According to a report by The Migration Observatory at the University of Oxford Centre on Migration, Policy and Society, the impact of migration on wages and employment prospects for U.K.-born workers are small. Several studies have examined whether immigration leads to higher unemployment or lower wages among existing workers, and most have found either small or no effects.

The report said that the Migration Advisory Committee in 2018 reviewed the results of studies conducted between 2003 and 2018 and drew three conclusions. First, immigration had little or no impact on average employment or unemployment of existing workers. Second, where an impact was found, it was usually concentrated in certain groups – it had a negative effect for those with lower education and a positive effect for those with higher levels of education. And third, the impact may depend on the economic cycle; some—though not all—studies have found adverse effects on employment or unemployment, specifically during downturns.

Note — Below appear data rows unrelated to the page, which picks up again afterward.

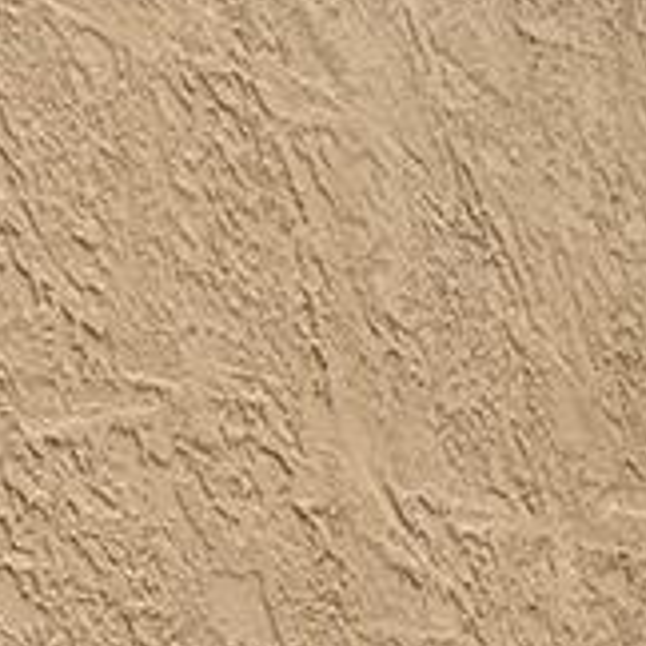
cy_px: 1790
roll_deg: +2.5
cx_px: 1077
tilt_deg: -7.0
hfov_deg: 9.9
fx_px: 3589
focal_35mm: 170
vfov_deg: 8.8
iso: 50
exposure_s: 1/810
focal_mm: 5.1
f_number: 1.6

The MAC review also concluded that immigration had had little impact on average wages, according to previous research. Some studies had found a small negative impact on average wages, while others found positive average effects. Low-paid workers were negatively affected, while there were positive effects on high-paid workers, although both effects were small.

For example, a 2022 study found that immigration to the U.K. from 1994 to 2016 reduced the hourly wage of U.K.-born wage earners at the 5th percentile (i.e. the lowest earners in the labour market) by around half of one pence per year. The gains for top earners were also small: 1.7p per year for people at the 90th percentile of wage earners. Another study focusing on wage effects at the occupational level found that, in low-wage service sector jobs, a 1 percentage point rise in the share of migrants reduced average wages in that occupation by about 0.2 percent. These results are broadly similar to findings from other studies.

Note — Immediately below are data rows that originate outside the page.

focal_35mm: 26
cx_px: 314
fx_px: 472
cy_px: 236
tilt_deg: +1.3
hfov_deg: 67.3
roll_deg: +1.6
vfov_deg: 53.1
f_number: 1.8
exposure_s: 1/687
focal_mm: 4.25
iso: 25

According to research any adverse wage effects of immigration are likely to be greatest for resident workers who are themselves migrants. This is because the skills of new migrants are likely to be closer substitutes for the skills of migrants already employed in the UK than for those of U.K.-born workers.

One U.K. study concluded that the main impact of increased immigration from 1975 to 2005 was on the wages of migrants already in the U.K. The finding that negative impacts on wages fall primarily on people who migrated themselves is consistent with earlier research from the United States, according to the Migration Observatory report.